Nine Entertainment’s board faces serious questions in the wake of Hugh Marks’s resignation after asking investors to back a $2m long-term bonus for the departing chief executive — two days before he resigned after his workplace relationship became public.
Mr Marks will walk away from a potential $5m payday, approved at the company’s annual general meeting on Thursday. Mr Marks resigned on Saturday after a special meeting of the Nine board discussed his relationship with a former colleague who reported directly to him.
His departure was not mentioned at the Thursday meeting, but came a day after he confirmed to the Nine-published Sydney Morning Herald that he was in a relationship with the company’s former commercial managing director Alexi Baker, who departed in October.
Mr Marks’s confirmation to his own masthead came before the Sunday Telegraph was due to expose the relationship.
But Mr Marks, who took the top job at Nine in 2015 and stayed at its helm after the broadcaster merged with Fairfax Media, could risk millions of dollars in remuneration if he is found to have breached his obligations or if the board finds the awards granted in recent years were not justified.
When Nine chairman Peter Costello was notified the relationship was now under serious scrutiny — company insiders say he knew before the rest of the board — the former federal treasurer did not respond to calls.

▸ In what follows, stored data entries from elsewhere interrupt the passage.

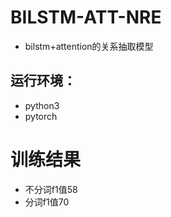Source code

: # BILSTM-ATT-NRE
* bilstm+attention的关系抽取模型

## 运行环境：
* python3
* pytorch

# 训练结果
* 不分词f1值58
* 分词f1值70

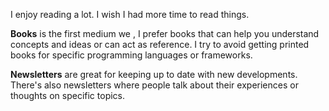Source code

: I enjoy reading a lot. I wish I had more time to read things.

**Books** is the first medium we , I prefer books that can help you understand concepts and ideas or can act as reference. I try to avoid getting printed books for specific programming languages or frameworks.

**Newsletters** are great for keeping up to date with new developments. There's also newsletters where people talk about their experiences or thoughts on specific topics.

On Thursday, Mr Costello was specifically asked about previous reports in the Sunday Telegraph that suggested Mr Marks was in a relationship with his executive assistant Jane Routledge.
Despite being photographed picnicking with Ms Routledge, Mr Marks denied any relationship and Mr Costello said he didn’t believe his chief executive had breached any company policies.
Nine has yet to inform the sharemarket of Mr Marks’s departure, although a notice is expected before trade begins on Monday. Mr Marks is expected to stay until February and says he will be remain in the job “to ensure a smooth transition”.
Under the terms of his contract, Mr Marks was due to pocket a fixed salary of $1.55m this financial year, and was in line for a maximum $2.325m bonus as well as the vesting of performance rights worth $1.43m — based on Nine’s current share price — as part of a long-term incentive plan.
Nine investors overwhelmingly approved two share grant proposals for Mr Marks: the first to give him extra performance rights for his 2020 salary package and another $1.94m in performance rights for the current year, which would have been tested against conditions out to 2023.
Despite the difficult trading conditions — and the coronavirus pandemic — Nine said it was performing better than expected, with earnings up 30 per cent. While Mr Marks’s pay measures passed the meeting, influential American pension fund CalSTRS — which has $US254bn ($349bn) in assets under management — voted against the plan and a proposal to re-elect Mr Costello.
Under so-called clawback provisions, Nine has the right to call back grants made under incentive plans “to ensure that participants do not unfairly benefit, including in the event of fraud, dishonesty or a breach of obligation”.
The board may also clawback awards in the case of material risk issues arising or where any information becomes available after awards are granted which suggests that the initial grant or result was not justified.